File(s): compiler/ori_rt/src/lib.rs

When a slice is mutated (push, set, etc.), it must be “materialized” — copied out of the shared buffer into its own allocation.

Add ori_list_materialize_slice — in list/slice.rs, allocates new buffer, copies elements, inc’s element RCs, dec’s original buffer RC. Follows sret pattern. No-op for non-slice inputs.
COW operations on slices: All COW mutation functions guard fast paths with !is_slice_cap(cap) to prevent ori_rc_is_unique(data) on interior pointers. Slices always take the slow path (allocate + copy). Added dec_list_buffer(data, cap) helper that does slice-aware RC dec (replaces raw ori_rc_dec(data, None) in slow paths).
- Updated: ori_list_push_cow, ori_list_pop_cow, ori_list_set_cow, ori_list_insert_cow, ori_list_remove_cow (in cow.rs)
- Updated: ori_list_reverse_cow, ori_list_sort_cow, ori_list_sort_stable_cow, ori_list_concat_cow (in cow_sort.rs)
- Updated dec_consumed_list2 to handle slice cap2 in concat
Unit tests (10 tests):
- cow_push_on_slice_materializes — push to slice produces owned list with [20,30,40,99]
- cow_pop_on_slice_materializes — pop from slice produces owned list with [10,20]
- cow_set_on_slice_materializes — set on slice produces owned list with [20,999,40]
- cow_insert_on_slice_materializes — insert into slice produces owned list with [20,55,30]
- cow_remove_on_slice_materializes — remove from slice produces owned list with [20,40]
- cow_reverse_on_slice_materializes — reverse slice produces owned list with [40,30,20]
- cow_concat_with_slice_list1 — concat slice + regular list produces [20,30,50,60]
- materialize_slice_produces_owned_list — explicit materialize produces owned copy
- materialize_non_slice_is_noop — materialize on regular list returns same pointer
- cow_push_on_slice_rc_lifecycle — verifies RC transitions through push_cow

05.6 LLVM Codegen for Slices

File(s): compiler/ori_llvm/src/codegen/arc_emitter/

Emit is_slice check before RC operations on lists: (2026-02-28) — Both emit_rc_inc_heap (HeapPointer strategy) and inc_value_rc (AggregateFields strategy) now use call_list_rc_inc(data, cap) for List/Set types instead of the unsafe call_rc_inc_all(&[data]). The runtime ori_list_rc_inc checks is_slice_cap(cap) and routes to the original buffer.
Update RC emission to handle slices (compute original pointer): (2026-02-28) — rc_ops.rs and rc_value_traversal.rs updated with tag-based dispatch for List/Set. call_list_rc_inc helper added.
Add emitters for ori_list_slice, ori_list_take, ori_list_drop: (2026-02-28) — list_builtins.rs with emit_list_slice, emit_list_take_slice, emit_list_drop_slice.
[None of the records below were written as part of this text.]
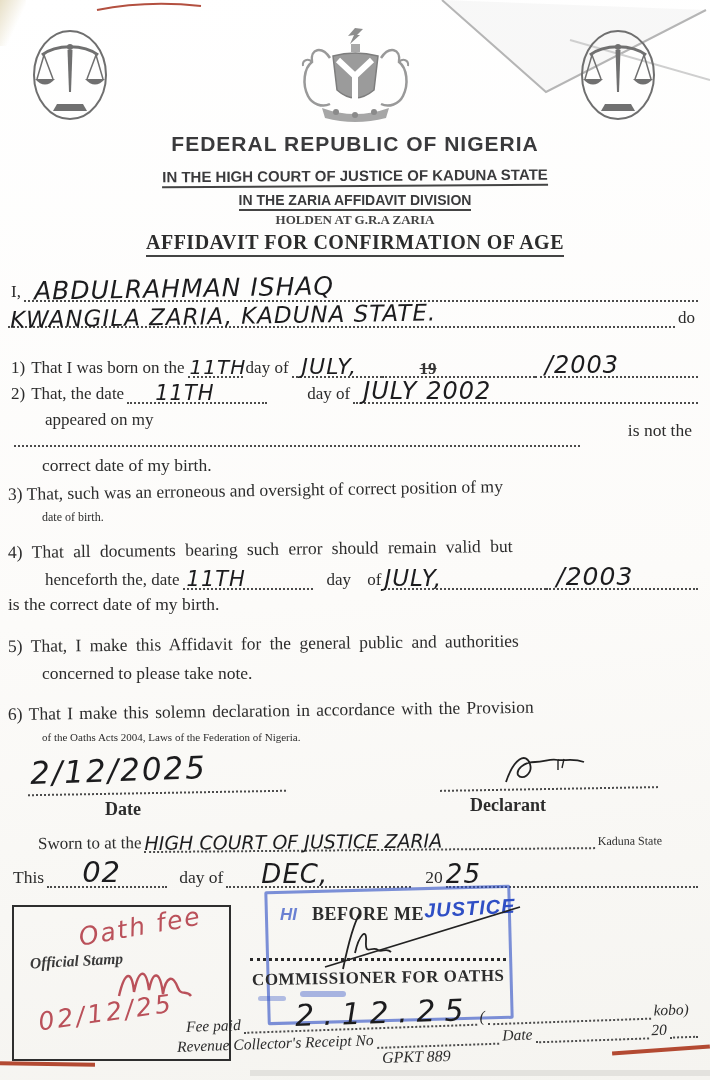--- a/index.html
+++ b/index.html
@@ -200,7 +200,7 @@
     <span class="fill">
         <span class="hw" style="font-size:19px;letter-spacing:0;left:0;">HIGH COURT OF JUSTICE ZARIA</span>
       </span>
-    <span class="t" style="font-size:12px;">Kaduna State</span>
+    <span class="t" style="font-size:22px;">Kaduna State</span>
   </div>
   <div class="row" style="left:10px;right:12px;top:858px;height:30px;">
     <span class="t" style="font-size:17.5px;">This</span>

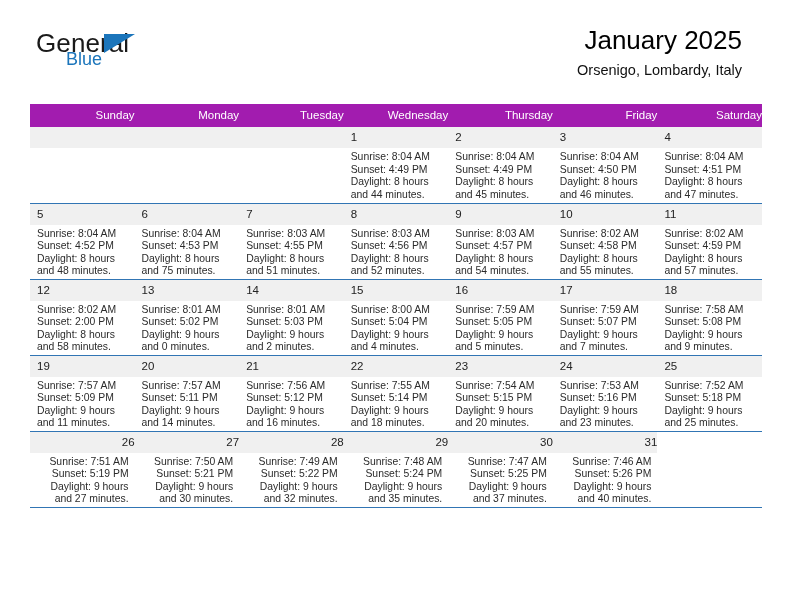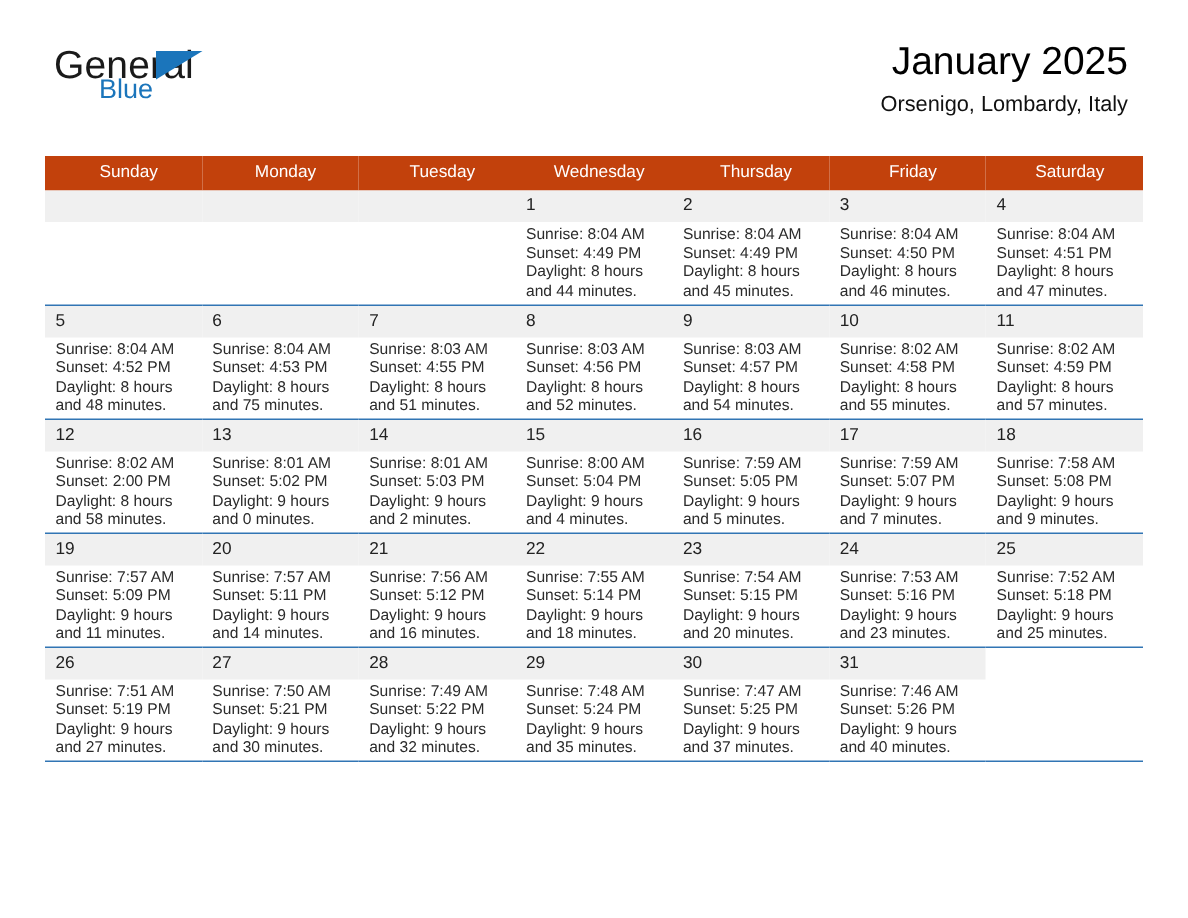--- a/index.html
+++ b/index.html
@@ -67,7 +67,7 @@
 
   .title-wrap {
     position: absolute;
-    right: 10px;
+    right: 20px;
     top: 24px;
     text-align: right;
   }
Dispatch entries in collections/mod.rs with borrow: true.
Add emitters for ori_str_substring, ori_str_trim: (2026-02-28) — string_builtins.rs with emit_str_substring (sret pattern). str.slice aliases to emit_str_substring. str.trim was already in the builtin table.

AOT integration tests: (2026-02-28) — 19 tests in compiler/ori_llvm/tests/aot/slices.rs covering list.slice, list.take, list.drop, str.substring, str.slice, chaining, and RC safety.
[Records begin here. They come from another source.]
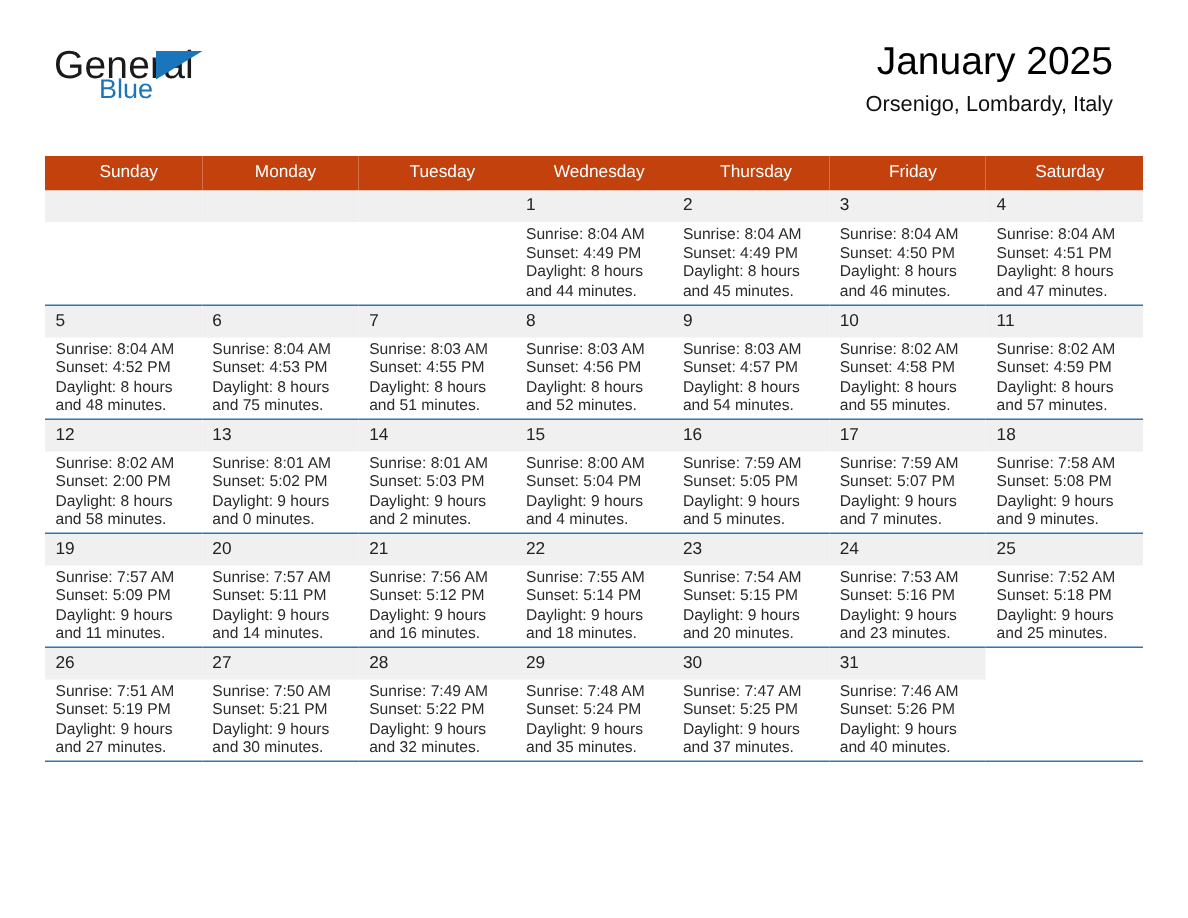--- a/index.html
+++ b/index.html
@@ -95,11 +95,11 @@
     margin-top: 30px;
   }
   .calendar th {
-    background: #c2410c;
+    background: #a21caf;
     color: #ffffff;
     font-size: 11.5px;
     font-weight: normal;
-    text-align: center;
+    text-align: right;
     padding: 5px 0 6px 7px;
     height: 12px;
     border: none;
use std.testing { assert_eq }

@test tests {
    let list = [1, 2, 3, 4, 5]
    let slice = list.slice(1, 4)
    assert_eq(slice, [2, 3, 4])
    assert_eq(slice.length(), 3)

    // Mutation of slice creates new list
    let modified = slice.push(6)
    assert_eq(modified, [2, 3, 4, 6])
    assert_eq(slice, [2, 3, 4])  // Original slice unchanged
}

05.7 Completion Checklist

Exit Criteria: list.slice(0, 1000) on a 10,000-element list completes in O(1) time with zero element copies (measurable via allocation counter). String trim() on a 1MB heap string is O(1). All slice RC lifecycle tests pass under Valgrind. dual-exec-verify.sh shows zero mismatches between interpreter and AOT for all slice operations.